A short history of self service in accounting. Ready?
1978: A small business owner has her bookkeeper log cash transactions in a One-Write manual entry system. Payroll is done on a separate ledger. Invoices are recorded in a journal. At the end of the year, these books are handed off to the accountant who then “writes-up” all of these transactions into a general ledger by re-entering the data and then records manual adjusting journal entries and then types up a financial statement and tax returns. The documents are printed and mailed for signature and filing.
1998: A small business owner has her bookkeeper record her transactions in a software – like QuickBooks, Peachtree or Accpac – which is installed on a computer in the office. Payroll is likely kept separately or outsourced to a service. Checks and invoices are printed and mailed. At the end of the year, the journals are either printed or exported to a floppy disk and given to the accountant who then manually re-enters the data into their own, separate system and, after making adjusting entries, creates financials and tax returns. The documents are printed and mailed for signature.

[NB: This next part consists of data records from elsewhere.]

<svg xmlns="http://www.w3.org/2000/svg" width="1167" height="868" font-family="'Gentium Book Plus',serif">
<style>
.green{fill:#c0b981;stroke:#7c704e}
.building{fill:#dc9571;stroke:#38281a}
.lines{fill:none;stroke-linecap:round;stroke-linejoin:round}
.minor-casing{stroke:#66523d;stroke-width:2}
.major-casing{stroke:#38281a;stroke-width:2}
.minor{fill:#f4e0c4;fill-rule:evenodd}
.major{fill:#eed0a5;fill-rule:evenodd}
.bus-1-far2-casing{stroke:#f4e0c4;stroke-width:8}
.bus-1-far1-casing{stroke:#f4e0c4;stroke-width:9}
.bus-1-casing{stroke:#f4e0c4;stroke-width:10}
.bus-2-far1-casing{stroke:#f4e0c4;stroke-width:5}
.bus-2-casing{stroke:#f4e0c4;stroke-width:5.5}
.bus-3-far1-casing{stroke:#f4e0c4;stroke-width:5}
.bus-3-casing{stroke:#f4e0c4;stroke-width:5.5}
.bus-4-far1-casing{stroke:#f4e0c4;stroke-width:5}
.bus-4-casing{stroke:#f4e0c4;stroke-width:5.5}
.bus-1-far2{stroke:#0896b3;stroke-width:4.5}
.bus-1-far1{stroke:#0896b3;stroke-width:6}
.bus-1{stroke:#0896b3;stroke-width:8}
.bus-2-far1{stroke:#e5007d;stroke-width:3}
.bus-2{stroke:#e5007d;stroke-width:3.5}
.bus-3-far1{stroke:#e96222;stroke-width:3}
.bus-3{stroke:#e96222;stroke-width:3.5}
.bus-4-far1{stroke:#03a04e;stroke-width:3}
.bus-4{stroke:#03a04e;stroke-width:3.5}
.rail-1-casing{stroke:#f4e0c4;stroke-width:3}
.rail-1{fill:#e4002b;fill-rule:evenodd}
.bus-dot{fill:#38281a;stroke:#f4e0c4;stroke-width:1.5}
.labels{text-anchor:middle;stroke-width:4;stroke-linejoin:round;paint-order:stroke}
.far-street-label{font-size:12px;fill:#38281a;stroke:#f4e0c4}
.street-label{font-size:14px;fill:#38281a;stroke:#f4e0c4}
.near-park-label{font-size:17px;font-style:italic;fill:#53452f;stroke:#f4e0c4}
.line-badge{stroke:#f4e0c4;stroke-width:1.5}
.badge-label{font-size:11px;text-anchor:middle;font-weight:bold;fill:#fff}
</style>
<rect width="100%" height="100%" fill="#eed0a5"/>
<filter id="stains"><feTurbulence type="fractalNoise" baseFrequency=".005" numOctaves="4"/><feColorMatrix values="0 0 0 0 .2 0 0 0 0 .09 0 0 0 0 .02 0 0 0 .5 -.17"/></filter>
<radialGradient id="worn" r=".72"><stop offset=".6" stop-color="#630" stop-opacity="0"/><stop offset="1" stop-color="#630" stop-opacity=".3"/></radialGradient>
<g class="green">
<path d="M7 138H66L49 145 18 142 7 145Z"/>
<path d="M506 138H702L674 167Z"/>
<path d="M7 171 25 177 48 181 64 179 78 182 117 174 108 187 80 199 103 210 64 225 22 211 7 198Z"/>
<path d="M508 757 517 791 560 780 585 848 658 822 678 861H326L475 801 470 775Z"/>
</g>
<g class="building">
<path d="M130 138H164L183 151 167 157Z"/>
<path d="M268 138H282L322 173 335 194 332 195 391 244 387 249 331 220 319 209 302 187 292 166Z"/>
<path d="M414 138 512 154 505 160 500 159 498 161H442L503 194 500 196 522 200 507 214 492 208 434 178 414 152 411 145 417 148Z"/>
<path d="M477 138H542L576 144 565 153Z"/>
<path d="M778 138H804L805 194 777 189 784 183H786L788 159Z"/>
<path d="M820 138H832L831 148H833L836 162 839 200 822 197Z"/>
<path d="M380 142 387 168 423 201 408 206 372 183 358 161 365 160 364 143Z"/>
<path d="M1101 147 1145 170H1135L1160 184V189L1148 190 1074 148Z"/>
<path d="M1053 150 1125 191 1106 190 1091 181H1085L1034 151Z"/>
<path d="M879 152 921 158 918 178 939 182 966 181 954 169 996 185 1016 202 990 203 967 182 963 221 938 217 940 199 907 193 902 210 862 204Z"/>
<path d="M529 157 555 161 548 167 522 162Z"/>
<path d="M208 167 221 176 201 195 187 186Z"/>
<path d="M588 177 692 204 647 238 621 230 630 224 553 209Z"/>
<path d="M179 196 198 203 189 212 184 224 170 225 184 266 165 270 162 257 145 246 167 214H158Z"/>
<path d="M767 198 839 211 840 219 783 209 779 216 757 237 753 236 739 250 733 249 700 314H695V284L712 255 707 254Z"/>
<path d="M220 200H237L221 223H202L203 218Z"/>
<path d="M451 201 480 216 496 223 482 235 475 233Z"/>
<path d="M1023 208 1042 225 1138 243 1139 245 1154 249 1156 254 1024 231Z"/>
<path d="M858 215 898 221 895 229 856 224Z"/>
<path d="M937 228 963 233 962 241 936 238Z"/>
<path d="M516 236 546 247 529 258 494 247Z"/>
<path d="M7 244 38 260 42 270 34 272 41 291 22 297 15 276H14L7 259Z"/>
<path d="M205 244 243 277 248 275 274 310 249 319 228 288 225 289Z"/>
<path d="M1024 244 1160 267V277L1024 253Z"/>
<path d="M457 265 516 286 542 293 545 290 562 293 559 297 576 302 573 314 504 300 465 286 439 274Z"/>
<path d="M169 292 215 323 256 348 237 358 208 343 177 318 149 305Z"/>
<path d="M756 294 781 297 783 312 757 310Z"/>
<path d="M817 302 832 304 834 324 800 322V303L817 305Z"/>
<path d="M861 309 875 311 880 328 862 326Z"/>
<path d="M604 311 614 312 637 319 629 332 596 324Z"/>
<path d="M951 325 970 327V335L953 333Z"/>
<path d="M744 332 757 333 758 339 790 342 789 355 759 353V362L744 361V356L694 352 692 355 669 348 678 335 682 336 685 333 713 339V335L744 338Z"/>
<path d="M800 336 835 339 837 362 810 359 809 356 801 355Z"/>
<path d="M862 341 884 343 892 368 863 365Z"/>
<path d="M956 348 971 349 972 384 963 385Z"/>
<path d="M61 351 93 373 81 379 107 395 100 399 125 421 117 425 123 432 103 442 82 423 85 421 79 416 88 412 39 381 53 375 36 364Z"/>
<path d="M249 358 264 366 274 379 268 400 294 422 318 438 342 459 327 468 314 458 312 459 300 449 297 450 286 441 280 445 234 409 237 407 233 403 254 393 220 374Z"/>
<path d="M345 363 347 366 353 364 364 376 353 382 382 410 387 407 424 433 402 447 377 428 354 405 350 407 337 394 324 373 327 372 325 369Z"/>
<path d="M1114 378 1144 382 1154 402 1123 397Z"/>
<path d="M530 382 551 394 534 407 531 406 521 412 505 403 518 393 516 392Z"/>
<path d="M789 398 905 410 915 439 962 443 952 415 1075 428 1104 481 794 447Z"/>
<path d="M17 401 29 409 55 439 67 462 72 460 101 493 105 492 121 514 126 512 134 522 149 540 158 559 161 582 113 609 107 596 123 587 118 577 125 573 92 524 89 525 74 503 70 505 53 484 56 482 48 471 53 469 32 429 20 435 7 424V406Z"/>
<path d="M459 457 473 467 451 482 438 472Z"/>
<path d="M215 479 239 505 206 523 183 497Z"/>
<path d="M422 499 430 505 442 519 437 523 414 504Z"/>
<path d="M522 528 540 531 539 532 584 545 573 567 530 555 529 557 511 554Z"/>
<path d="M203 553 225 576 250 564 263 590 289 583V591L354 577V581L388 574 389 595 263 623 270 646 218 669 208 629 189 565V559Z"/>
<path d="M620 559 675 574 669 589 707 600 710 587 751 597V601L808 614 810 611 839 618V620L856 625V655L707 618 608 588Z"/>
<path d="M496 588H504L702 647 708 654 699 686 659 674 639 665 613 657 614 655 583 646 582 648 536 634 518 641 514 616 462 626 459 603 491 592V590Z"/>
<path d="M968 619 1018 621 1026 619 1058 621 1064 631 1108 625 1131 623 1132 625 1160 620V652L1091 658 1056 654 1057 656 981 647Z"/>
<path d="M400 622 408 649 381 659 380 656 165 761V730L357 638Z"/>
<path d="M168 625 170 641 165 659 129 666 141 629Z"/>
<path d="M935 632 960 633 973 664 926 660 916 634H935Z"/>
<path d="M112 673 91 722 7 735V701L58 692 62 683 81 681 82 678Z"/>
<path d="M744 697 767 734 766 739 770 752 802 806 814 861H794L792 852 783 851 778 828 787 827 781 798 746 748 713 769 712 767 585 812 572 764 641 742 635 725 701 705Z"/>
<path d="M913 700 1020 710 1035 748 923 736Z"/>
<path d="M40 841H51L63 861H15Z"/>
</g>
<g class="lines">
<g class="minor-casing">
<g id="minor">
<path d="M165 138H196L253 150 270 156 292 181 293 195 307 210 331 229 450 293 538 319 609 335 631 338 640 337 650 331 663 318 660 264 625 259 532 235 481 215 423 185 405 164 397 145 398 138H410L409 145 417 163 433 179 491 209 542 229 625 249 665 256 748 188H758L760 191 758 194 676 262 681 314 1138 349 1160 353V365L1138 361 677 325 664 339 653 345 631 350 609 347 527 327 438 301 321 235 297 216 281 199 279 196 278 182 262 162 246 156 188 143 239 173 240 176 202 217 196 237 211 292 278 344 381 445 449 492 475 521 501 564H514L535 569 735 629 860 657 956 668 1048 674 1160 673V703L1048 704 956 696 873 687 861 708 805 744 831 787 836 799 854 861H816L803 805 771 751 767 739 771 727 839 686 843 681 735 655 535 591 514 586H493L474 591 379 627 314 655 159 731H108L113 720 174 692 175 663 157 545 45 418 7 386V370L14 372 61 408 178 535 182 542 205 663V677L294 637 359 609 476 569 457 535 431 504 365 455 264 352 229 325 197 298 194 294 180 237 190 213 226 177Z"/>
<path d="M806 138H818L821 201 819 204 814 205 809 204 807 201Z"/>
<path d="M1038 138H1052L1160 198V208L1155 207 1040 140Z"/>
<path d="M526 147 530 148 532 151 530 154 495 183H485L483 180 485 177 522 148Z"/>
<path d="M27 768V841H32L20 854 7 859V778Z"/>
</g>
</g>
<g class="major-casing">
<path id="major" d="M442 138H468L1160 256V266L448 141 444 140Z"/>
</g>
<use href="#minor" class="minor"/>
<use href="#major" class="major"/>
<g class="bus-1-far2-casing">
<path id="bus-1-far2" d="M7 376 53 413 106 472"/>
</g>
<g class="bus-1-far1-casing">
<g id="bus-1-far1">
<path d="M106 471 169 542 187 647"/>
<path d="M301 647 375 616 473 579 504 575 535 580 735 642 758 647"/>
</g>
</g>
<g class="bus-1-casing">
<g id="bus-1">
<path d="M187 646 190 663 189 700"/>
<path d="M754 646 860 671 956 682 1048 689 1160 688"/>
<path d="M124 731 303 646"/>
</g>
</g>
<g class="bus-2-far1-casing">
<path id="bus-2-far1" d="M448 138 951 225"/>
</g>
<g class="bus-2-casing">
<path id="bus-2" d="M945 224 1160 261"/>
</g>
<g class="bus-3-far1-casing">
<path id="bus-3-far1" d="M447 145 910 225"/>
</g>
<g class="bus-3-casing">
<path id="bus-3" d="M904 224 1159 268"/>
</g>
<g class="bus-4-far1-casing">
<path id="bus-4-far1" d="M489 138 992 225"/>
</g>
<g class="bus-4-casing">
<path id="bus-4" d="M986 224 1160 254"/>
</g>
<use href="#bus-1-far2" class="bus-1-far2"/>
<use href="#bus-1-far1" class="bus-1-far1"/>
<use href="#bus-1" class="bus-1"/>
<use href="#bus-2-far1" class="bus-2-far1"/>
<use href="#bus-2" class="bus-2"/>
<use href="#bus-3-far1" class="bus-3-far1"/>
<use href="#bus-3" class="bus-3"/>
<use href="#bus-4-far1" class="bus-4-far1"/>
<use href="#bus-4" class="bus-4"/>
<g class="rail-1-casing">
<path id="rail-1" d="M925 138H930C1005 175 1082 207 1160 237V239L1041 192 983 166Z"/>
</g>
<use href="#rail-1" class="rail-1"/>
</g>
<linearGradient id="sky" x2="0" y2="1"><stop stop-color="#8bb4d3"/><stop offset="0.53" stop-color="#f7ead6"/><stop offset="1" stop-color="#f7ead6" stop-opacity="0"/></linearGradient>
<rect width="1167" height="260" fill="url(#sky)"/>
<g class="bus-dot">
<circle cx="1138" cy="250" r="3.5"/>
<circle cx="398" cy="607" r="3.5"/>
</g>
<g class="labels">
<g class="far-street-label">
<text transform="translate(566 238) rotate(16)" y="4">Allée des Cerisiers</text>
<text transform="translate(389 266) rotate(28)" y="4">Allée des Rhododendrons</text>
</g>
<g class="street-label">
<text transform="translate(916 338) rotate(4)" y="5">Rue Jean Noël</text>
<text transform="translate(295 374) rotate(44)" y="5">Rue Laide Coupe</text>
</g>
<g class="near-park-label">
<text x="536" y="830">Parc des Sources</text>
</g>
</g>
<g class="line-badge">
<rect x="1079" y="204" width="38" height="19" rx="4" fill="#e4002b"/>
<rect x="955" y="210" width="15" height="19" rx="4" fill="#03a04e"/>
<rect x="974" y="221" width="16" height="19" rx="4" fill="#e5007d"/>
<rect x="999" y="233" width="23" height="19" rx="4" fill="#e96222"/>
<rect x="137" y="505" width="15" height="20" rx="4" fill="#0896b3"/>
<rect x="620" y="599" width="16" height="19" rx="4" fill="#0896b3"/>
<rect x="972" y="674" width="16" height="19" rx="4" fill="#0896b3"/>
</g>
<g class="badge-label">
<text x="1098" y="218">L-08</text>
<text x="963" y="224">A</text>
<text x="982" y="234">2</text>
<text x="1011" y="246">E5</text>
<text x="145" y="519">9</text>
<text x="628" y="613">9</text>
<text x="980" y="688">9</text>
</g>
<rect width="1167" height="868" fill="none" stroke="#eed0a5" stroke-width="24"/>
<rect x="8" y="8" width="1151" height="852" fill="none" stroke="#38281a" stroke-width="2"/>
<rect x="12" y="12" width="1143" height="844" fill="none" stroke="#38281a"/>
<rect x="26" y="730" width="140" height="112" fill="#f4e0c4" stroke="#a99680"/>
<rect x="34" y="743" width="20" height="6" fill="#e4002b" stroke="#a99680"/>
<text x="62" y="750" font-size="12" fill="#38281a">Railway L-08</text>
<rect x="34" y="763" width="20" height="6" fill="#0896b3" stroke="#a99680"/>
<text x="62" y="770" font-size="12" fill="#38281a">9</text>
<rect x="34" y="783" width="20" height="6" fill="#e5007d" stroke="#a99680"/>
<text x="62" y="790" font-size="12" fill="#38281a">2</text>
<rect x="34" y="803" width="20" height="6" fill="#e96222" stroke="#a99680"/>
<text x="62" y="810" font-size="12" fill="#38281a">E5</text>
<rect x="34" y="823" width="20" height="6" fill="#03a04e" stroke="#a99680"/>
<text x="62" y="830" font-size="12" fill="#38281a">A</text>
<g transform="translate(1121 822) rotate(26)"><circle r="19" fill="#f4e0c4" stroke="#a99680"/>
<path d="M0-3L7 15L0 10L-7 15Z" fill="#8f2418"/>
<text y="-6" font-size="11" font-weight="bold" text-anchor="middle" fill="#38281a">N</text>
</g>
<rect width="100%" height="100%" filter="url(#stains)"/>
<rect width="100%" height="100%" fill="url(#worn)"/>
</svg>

2018: A small business owner has her bookkeeper record her transactions in accounting software that is now hosted in the cloud. The software is integrated with her bank so that payments and deposits are automatically executed and recorded. Invoices are done not by the bookkeeper but by designated employees as work is performed. Her accountant now accesses this data remotely, where it integrates with a tax preparation software that eliminates duplicate data entry. Financials and returns are then created using the data entered by the small business owner, reviewed by the accountant, and electronically filed.
As little as twenty years ago, accountants were kept busy doing a lot of…well…busy work. Today, that busy work has been delegated to the client. And that’s as it should be. Clients don’t want to pay their accountants to do the work that they could easily be doing themselves. But they will happy pay for advice, strategy and guidance for better managing their businesses, saving taxes, increasing cash flow and putting money away for retirement.
Smart accountants realize this.
- They embrace technology that save them time.
- They encourage their clients to adopt cloud-based services that take the data then enter and keep it in a format that can be accessed – wherever and whenever – for financial and tax reporting purposes.
- They are in favor of financial and tax software that does all the legwork – balance sheets, income statements, tax returns – so that they can spend their time reviewing and thinking about ways to save a client money.
- They profit because this type of service has a much greater value for their clients which means they can charge more fees. At the same time, their firms can keep employees and all of their associated overhead to a minimum.
So where is this all heading? That’s easy to see.
Clients doing not some, but all data entry. Cloud based systems that not only know how to capture all transactions but include bot technology that will ask clients whenever a transaction seems out of the ordinary or suggest ways to do better data entry based on a transaction’s details. Tax research being performed automatically by services using artificial intelligence (see what IBM Watson is doing with H&R Block). Automatic generation of accurate financial information and tax returns. Automatic responses to IRS requests. Software that continuously evaluates and monitors transactions throughout the year that checks for anomalies or irregular items.
This is all the “grunt” work being done by today’s accounting professional that tomorrow’s client will refuse to pay for. But don’t worry. They’ll always pay – a lot – for sound advice from a trusted, experienced human being to discuss the challenges and obstacles they face every day using the most current and accurate information available.